Urteil des VG Trier vom 30.08.2006

VG Trier: befangenheit, zwangsgeld, verwaltungsgebühr, androhung, rechtsgrundlage, genehmigung, zivilprozessordnung, unparteilichkeit, unterstand, bauarbeiten

Abgabenrecht
Baurecht
Gebührenrecht
Prozessrecht
Verwaltungsgebührenrecht
Verwaltungsprozessrecht
Verwaltungsvollstreckungsrecht
Vollstreckungsrecht
VG
Trier
30.08.2006
5 K 234/06.TR
Sind die für die Ablehnung eines Richters wegen Befangenheit genannten Gründe von vornherein
ersichtlich ungeeignet, die Besorgnis der Befangenheit zu rechtfertigen, braucht über das
Ablehnungsgesuch nicht gesondert vorab entschieden zu werden.
Die Androhung eines weiteren Zwangsgeldes erfordert nicht, dass ein zuvor festsgesetztes erstes
Zwangsgeld beigetrieben wurde oder erfolglos beizutreiben versucht wurde. Soweit das OVG Rheinland-
Pfalz in seinem Beschluss vom 13. Januar 1988 – 13 B 550/87 -, NVwZ 1988, S. 652, eine weitere
Zwangsgeldandrohung in einem derartigen Fall als rechtswidrig angesehen hat, ist diese Rechtsprechung
durch die mit Gesetz vom 5. Oktober 1990 (GVBl. S. 296) erfolgte Änderung des § 66 LVwVG
gegenstandlos geworden.
Eine Zwangsgeldfestsetzung zur Durchsetzung einer auf § 81 LBauO gestützten Anordnung steht
gebührenrechtlich einer bauaufsichtlichen Verfügung im Sinne der Nummer 2.7 der Anlage 1 zur
Landesverordnung über die Gebühren für Amtshandlungen der Bauaufsichtsbehörden des
Gebührenverzeichnisses gleich.

Erforderliche Schritte:
1. Beantworten Sie anhand des Urteils des VG Trier folgende Fragen:
(a) Welches Aktenzeichen trägt das Urteil?
(b) Durch welches Gesetz wurde § 66 LVwVG geändert?
(c) Auf welchen Paragrafen der LBauO ist die Anordnung gestützt, um deren Durchsetzung durch Zwangsgeld es im letzten Absatz geht?
2. Setzen Sie das Urteil des VG Trier im gleichen Stil nach seinem letzten Satz fort.
Die Zeilen werden für die Bearbeitung nicht benötigt.

Bereitgestelltes Material:
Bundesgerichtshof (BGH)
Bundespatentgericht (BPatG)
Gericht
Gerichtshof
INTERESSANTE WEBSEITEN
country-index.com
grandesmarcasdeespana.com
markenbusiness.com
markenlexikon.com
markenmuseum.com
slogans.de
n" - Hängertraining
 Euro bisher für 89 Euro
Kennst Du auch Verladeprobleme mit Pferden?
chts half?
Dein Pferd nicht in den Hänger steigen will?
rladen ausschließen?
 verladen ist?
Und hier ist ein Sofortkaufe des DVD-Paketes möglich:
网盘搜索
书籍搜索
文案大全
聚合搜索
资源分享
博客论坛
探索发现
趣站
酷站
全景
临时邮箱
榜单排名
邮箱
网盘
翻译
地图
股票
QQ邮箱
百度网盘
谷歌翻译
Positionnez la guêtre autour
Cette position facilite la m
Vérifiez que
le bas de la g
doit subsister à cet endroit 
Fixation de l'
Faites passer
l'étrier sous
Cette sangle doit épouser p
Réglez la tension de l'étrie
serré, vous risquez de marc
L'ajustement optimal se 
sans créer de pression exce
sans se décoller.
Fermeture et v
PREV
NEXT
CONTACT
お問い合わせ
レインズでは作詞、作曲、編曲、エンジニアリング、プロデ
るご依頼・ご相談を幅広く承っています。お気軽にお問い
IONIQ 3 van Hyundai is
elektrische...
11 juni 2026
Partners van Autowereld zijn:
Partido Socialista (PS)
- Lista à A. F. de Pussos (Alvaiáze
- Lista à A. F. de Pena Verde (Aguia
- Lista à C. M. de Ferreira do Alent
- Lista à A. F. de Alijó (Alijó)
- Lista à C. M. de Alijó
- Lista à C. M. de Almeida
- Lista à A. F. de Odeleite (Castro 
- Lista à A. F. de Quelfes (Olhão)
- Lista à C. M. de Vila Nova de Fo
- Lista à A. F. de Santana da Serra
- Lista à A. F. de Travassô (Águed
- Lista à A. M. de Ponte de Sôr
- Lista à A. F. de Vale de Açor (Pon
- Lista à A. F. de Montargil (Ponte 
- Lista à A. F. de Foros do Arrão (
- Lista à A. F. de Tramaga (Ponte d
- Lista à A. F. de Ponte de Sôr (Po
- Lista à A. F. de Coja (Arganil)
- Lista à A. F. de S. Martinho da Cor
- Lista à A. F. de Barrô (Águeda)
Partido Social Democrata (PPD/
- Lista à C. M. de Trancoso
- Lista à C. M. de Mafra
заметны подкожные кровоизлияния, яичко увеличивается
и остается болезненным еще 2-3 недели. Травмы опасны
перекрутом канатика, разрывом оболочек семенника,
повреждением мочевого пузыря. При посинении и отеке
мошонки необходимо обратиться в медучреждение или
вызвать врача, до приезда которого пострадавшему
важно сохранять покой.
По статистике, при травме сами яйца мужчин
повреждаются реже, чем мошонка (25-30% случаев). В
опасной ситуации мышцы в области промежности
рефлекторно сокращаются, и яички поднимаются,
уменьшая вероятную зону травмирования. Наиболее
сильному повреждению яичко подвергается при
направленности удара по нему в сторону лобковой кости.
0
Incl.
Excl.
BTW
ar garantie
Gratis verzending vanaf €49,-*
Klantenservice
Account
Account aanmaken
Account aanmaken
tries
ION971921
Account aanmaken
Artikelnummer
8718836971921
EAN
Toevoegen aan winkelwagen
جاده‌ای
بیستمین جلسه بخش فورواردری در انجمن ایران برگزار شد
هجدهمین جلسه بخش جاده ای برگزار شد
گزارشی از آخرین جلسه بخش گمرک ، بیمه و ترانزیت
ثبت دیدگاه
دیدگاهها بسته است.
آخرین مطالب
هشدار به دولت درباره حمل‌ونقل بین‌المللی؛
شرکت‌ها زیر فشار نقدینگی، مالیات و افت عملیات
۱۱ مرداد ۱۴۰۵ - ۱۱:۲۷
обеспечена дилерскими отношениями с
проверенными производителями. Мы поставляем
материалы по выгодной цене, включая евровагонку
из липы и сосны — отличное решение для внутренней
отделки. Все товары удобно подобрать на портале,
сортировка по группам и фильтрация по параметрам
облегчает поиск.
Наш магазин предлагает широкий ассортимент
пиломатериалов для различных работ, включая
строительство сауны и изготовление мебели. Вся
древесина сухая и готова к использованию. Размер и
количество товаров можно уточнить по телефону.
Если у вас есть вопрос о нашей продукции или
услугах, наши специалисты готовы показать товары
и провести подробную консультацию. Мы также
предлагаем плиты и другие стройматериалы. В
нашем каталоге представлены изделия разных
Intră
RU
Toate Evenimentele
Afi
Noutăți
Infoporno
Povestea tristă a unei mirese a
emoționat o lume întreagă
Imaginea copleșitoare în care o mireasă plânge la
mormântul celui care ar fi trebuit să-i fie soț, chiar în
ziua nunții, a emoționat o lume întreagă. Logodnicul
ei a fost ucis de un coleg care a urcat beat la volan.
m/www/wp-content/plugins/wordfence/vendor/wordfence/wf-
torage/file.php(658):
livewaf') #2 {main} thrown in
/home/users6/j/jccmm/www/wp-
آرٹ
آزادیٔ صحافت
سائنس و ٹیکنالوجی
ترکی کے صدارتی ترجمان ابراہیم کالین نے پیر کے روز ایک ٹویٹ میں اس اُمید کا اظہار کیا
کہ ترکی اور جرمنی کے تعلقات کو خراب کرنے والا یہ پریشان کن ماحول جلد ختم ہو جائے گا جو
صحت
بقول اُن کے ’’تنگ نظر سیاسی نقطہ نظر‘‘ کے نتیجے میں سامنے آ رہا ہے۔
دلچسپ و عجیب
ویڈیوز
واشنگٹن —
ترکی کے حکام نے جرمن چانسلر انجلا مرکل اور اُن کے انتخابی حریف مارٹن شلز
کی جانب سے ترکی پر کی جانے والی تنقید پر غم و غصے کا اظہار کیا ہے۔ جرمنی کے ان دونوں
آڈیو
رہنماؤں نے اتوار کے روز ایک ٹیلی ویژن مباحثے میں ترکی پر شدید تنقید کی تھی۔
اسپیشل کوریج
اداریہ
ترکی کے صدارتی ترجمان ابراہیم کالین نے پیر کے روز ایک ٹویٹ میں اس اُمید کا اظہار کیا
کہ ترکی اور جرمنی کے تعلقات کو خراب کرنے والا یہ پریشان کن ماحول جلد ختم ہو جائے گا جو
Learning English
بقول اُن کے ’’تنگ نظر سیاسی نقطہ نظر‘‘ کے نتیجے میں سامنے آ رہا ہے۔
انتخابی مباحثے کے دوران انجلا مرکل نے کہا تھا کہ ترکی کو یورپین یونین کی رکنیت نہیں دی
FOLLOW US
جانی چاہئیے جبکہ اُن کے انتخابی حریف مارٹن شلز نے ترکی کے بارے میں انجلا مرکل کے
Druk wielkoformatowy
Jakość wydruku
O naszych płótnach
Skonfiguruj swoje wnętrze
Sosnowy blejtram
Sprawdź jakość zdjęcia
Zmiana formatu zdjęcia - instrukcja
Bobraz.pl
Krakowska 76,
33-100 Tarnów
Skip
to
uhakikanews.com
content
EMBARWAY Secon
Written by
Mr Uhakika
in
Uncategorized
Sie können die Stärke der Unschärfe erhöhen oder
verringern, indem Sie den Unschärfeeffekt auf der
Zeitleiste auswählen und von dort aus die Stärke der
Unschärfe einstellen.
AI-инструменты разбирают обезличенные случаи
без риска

Antworten nach Aufgaben:
1.
(a) 5 K 234/06.TR
(b) Durch das Gesetz vom 5. Oktober 1990 (GVBl. S. 296).
(c) Auf § 81 LBauO.

2.
Anmerkung:
Die Entscheidung ist rechtskräftig.
Verwaltungsgericht Trier
5 K 234/06.TR
Urteil
In dem Verwaltungsrechtsstreit
wegen baurechtlicher Vollstreckungsmaßnahme
hat die 5. Kammer des Verwaltungsgerichts Trier aufgrund der mündlichen Verhandlung vom 29. August
2006 durch
für Recht erkannt:
1. Die Klage wird abgewiesen.
2. Der Kläger hat die Kosten des Verfahrens zu tragen.
3. Das Urteil ist wegen der Kosten vorläufig vollstreckbar. Der Kläger darf die Vollstreckung durch
Sicherheitsleistung oder Hinterlegung in Höhe des vollstreckungsfähigen Betrages abwenden, wenn nicht
der Beklagte vor der Vollstreckung Sicherheit in gleicher Höhe leistet.
Tatbestand:
Der Kläger wendet sich gegen eine Zwangsgeldfestsetzung in Höhe von 300,00 €, die Androhung eines
weiteren Zwangsgeldes in Höhe von 500,00 € und die Festsetzung einer Verwaltungsgebühr in Höhe von
130,00 €. Dem liegt im Wesentlichen folgender Sachverhalt zugrunde:
Der Kläger war bis Mai 2005 Eigentümer der am Rande der Ortslage von *** gelegenen bebauten
Grundstücke mit den Flurstücknummern 104 und 105 in der Gemarkung ***, Flur *** – ***-str. *** –. In der
Vergangenheit hat er, ohne im Besitz einer diesbezüglichen Baugenehmigung zu sein, begonnen, die auf
den Grundstücken befindlichen Gebäude um einen überdachten Unterstand für Fahrzeuge mit einer
Grundfläche von ca. 151 qm und einer mittleren Höhe von 3,10 m zu erweitern.
Mit bauaufsichtlicher Anordnung vom 18. Juli 2002 untersagte der Beklagte dem Kläger die Fortführung
der diesbezüglichen Bauarbeiten unter Androhung eines Zwangsgeldes in Höhe von 500 € und
Festsetzung einer Verwaltungsgebühr in Höhe von 130 €. Außerdem wurde der Kläger gebeten, bis zum
20. August 2002 einen prüffähigen Bauantrag einzureichen; komme er dem nicht freiwillig nach, sei die
Behörde gehalten, die Vorlage eines Bauantrags mit kostenpflichtiger Anordnung zu fordern.
Den gegen diesen Bescheid gerichteten Widerspruch des Klägers, mit dem er geltend machte, einen
Bauantrag gestellt zu haben, wies der Kreisrechtsausschuss *** mit Widerspruchsbescheid vom 18.
November 2003 zurück und führte aus, dass der Unterstand formell illegal sei, weil eine erforderliche
Baugenehmigung nicht ausgestellt worden sei.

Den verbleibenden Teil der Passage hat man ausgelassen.